Though she may not be eating yet, Abby is tolerating some oral input (like teeth brushing) much better than she used to! Even into October, she would gag and scream and puke every time I attempted to brush her teeth. But thanks to lots of work, and a great speech therapist, she has made a ton of progress. She will bring food to her mouth now, and even bite down on it sometimes. After that, she kind of freaks out and either gags or spits out the food, but it's a huge step in the right direction. Yay! We're also starting to work on some signing! Ironically, the signs she's picked up on are "eat" and "drink" :P.

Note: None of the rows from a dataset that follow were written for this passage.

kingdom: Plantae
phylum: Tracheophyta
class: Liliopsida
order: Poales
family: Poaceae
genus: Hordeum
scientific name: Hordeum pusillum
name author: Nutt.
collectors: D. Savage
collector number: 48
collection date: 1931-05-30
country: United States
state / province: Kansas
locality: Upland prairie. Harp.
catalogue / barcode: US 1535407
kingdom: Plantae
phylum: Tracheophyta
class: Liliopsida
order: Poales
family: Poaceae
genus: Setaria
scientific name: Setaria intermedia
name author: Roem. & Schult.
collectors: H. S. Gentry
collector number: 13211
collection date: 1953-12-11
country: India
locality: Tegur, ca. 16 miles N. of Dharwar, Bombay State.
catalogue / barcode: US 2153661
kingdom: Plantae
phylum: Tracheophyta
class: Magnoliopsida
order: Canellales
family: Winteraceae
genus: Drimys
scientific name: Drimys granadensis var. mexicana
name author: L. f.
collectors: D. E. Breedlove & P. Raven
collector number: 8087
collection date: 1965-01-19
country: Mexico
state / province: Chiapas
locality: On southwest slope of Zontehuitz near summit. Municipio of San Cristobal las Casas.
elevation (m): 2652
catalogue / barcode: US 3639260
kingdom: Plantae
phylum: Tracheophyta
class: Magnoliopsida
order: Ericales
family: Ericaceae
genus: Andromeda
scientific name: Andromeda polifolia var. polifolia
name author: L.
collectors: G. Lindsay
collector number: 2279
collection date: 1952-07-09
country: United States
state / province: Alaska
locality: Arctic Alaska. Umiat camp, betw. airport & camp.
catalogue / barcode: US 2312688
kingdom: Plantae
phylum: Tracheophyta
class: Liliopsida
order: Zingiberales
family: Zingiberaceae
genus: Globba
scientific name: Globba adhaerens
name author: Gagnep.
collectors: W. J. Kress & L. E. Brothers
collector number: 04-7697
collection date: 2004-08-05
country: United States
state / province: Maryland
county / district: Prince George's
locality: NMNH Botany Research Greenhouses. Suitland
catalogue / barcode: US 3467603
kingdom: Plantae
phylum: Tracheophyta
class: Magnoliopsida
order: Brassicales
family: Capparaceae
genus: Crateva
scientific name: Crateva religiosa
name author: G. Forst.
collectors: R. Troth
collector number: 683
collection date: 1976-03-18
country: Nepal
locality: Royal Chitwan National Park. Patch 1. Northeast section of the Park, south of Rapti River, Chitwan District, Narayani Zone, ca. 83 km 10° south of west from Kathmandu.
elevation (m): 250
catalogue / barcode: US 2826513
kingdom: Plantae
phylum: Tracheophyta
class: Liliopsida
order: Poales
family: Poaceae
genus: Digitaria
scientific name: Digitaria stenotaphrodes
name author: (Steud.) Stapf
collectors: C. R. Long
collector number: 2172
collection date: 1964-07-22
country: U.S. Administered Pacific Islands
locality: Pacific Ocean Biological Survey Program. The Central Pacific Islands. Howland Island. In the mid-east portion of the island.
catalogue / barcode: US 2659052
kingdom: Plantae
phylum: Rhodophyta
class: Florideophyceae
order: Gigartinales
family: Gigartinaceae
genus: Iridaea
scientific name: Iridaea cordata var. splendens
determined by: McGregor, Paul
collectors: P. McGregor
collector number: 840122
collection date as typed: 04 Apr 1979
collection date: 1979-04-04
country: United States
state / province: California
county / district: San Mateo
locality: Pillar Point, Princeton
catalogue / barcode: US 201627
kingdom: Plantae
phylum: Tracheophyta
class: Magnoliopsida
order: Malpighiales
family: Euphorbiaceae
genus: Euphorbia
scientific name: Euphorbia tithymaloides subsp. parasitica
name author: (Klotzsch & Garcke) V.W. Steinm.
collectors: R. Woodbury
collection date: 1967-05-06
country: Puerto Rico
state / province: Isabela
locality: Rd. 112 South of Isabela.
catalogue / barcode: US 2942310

OT and PT continue to go well. Abby actually enjoys standing and is working really hard at pulling up. With this new-found interest, she is starting to try to pull to sitting from laying down as well. Transitions have always been a huge challenge, so we're thrilled that she's showing interest without prompting! They've been taking her in the pool the last couple of weeks to work on those transitions, which has been really fun and different! She's still working hard in the gait-trainer, and we're trying to get her to use her feet reciprocally, though she would rather use a technique something akin to cross-country skiing.
Things have calmed way down on a cardiological front. An additional echo at TCH showed no change from the level of outflow obstruction we'd seen prior to our move, so we're finally starting to accept that things aren't quite as dire as we were led to believe throughout October and November. We're still waiting for the second opinion from Cinci to confirm what TCH is saying, but with how great Aberdeen is doing right now, I expect they'll say that there's been no change. Whew. Assuming Cinci comes back with the conclusion we think they will, we'll stop seeing her local cardiologist and only have her followed at TCH.
Abby's been dealing with a nice series of minor winter illnesses, including her first ear infection and a cold, but they haven't slowed her down! We've been putting her on CPAP during her naps (in addition to her normal night time routine), just to give her a little break during the day. Hopefully we can avoid anything more serious as we are coming up on the 1 year point from her last long inpatient stay!!!
In other news, we had a really wonderful and low-key holiday season. We got to see lots of friends and family, and just generally were able to relax and enjoy our sweet girl at home. It was fantastic.
The next month will include a trip to Houston for a neurosurgery follow-up, as well as local follow-ups with neurology, GI, and pulmonary. Hopefully we'll get Abby's home gait-trainer and continue thriving on all fronts! I can't believe next month Abby will be a year-and-a-half old!
(I would just like to note that Blogger changes the font of my posts according to its whim, and not at all to my liking.)